- Mike McQueen with the Atlanta Braves
- Pitcher
- Born: August 30, 1950 Oklahoma City, Oklahoma, U.S.
- Died: October 9, 2017 (aged 67) Batesville, Arkansas, U.S.
- Batted: LeftThrew: Left

MLB debut
- October 2, 1969, for the Atlanta Braves

Last MLB appearance
- June 15, 1974, for the Cincinnati Reds

MLB statistics
- Win–loss record: 5–11
- Earned run average: 4.66
- Strikeouts: 140
- Stats at Baseball Reference

Teams
- Atlanta Braves (1969–1972); Cincinnati Reds (1974);

= Mike McQueen (baseball) =

American baseball player (1950–2017)

Michael Robert McQueen (August 30, 1950 – October 9, 2017) was an American professional baseball pitcher. He pitched all or part of five seasons in Major League Baseball between 1969 and 1974 for the Atlanta Braves and Cincinnati Reds.

==Career==

===Braves===
McQueen was drafted out of Spring Branch High School by the Braves in the fourth round of the 1968 Major League Baseball draft. He began his professional career with the Magic Valley Cowboys of the Pioneer League, but was soon promoted to the Double-A Shreveport Braves.

McQueen missed most of the 1969 season, appearing in just four games for Shreveport. Despite this, he was chosen to start on October 2, the last game of the regular season, for the major league Braves. He pitched just three innings, giving up one run on two hits, walking three batters and striking out three. At age 19, he was the youngest player to appear in the major leagues that year.

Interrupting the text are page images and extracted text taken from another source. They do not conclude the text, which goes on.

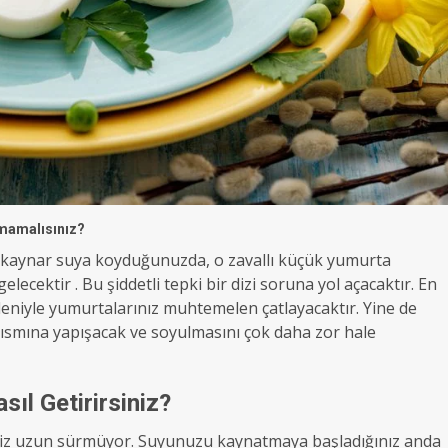
mamalısınız?
rı kaynar suya koyduğunuzda, o zavallı küçük yumurta
ecektir . Bu şiddetli tepki bir dizi soruna yol açacaktır. En
nedeniyle yumurtalarınız muhtemelen çatlayacaktır. Yine de
kısmına yapışacak ve soyulmasını çok daha zor hale
sıl Getirirsiniz?
eniz uzun sürmüyor. Suyunuzu kaynatmaya başladığınız anda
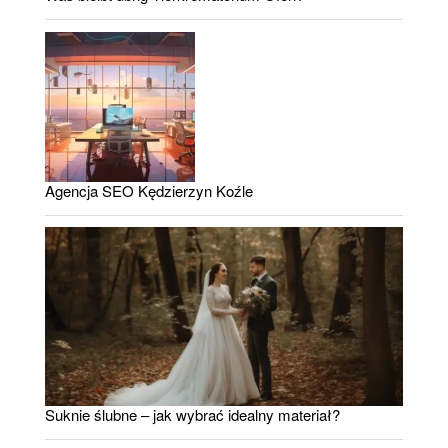
Agencja SEO Kędzierzyn Koźle
Suknie ślubne – jak wybrać idealny materiał?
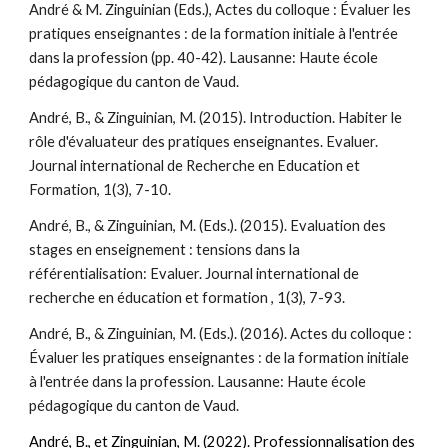
André & M. Zinguinian (Eds.), Actes du colloque : Évaluer les
pratiques enseignantes : de la formation initiale à l'entrée
dans la profession (pp. 40-42). Lausanne: Haute école
pédagogique du canton de Vaud.
André, B., &
Zinguinian, M.
(2015). Introduction. Habiter le
rôle d'évaluateur des pratiques enseignantes. Evaluer.
Journal international de Recherche en Education et
Formation, 1(3), 7-10.
André, B., & Zinguinian, M. (Eds.). (2015). Evaluation des
stages en enseignement : tensions dans la
référentialisation: Evaluer. Journal international de
recherche en éducation et formation , 1(3), 7-93.
André, B., & Zinguinian, M. (Eds.). (2016). Actes du colloque :
Évaluer les pratiques enseignantes : de la formation initiale
à l'entrée dans la profession. Lausanne: Haute école
pédagogique du canton de Vaud.
André, B., et Zinguinian, M. (2022). Professionnalisation des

The next season, McQueen started the year with the Triple-A Richmond Braves. He was again recalled to Atlanta in early June, where he was used out of the bullpen for most of the season. He was moved into the starting rotation in September, and his last appearance of the season was a complete game victory over the Reds.

In 1971, McQueen opened the season with Atlanta, again pitching mostly out of the bullpen. That spring, Hank Aaron compared McQueen to Warren Spahn Unfortunately, McQueen missed large chunks of the season to injury, appearing in just 17 games, winning four of them. That would turn out to be his career high.

McQueen suffered through another injury-plagued campaign in 1972, posting an 0–5 record in 23 games. He missed the entire 1973 season because of a hip dislocation resulting from a December 20, 1972 traffic collision near Uvalde, Texas. The automobile carrying McQueen and teammate Jim Breazeale was struck head-on by a car with a driver who attempted to pass a semi-trailer truck.

=== Remaining career ===
Working on a comeback in 1974, McQueen was taken off the Braves' 40-man roster. He was selected by the Reds from the Richmond Braves in the Rule 5 draft on December 3, 1973. He began the year in the Reds' bullpen. After appearing in 10 games and posting a 5.40 earned run average, McQueen was sent back to the Braves on July 1. He spent a month in Richmond, then was traded to the Baltimore Orioles on August 7 for a minor league pitcher. He appeared in just four more games that season.

McQueen was let go by the Orioles, and he sat out both the 1975 and 1976 seasons. In 1977, he decided to give baseball another chance, and he signed with the Houston Astros. He started out in A-ball with the Cocoa Astros, where he posted a 1.93 ERA in 28.1 innings, earning a promotion to Double-A Columbus. Things went downhill quickly, as he posted an ERA of 6.50 in 14 games, at which point he left professional baseball. Overall, from 1969 to 1974 McQueen appeared in 73 games as a pitcher, making 19 starts for the Braves and Reds.

McQueen died at age 67 in Batesville, Arkansas.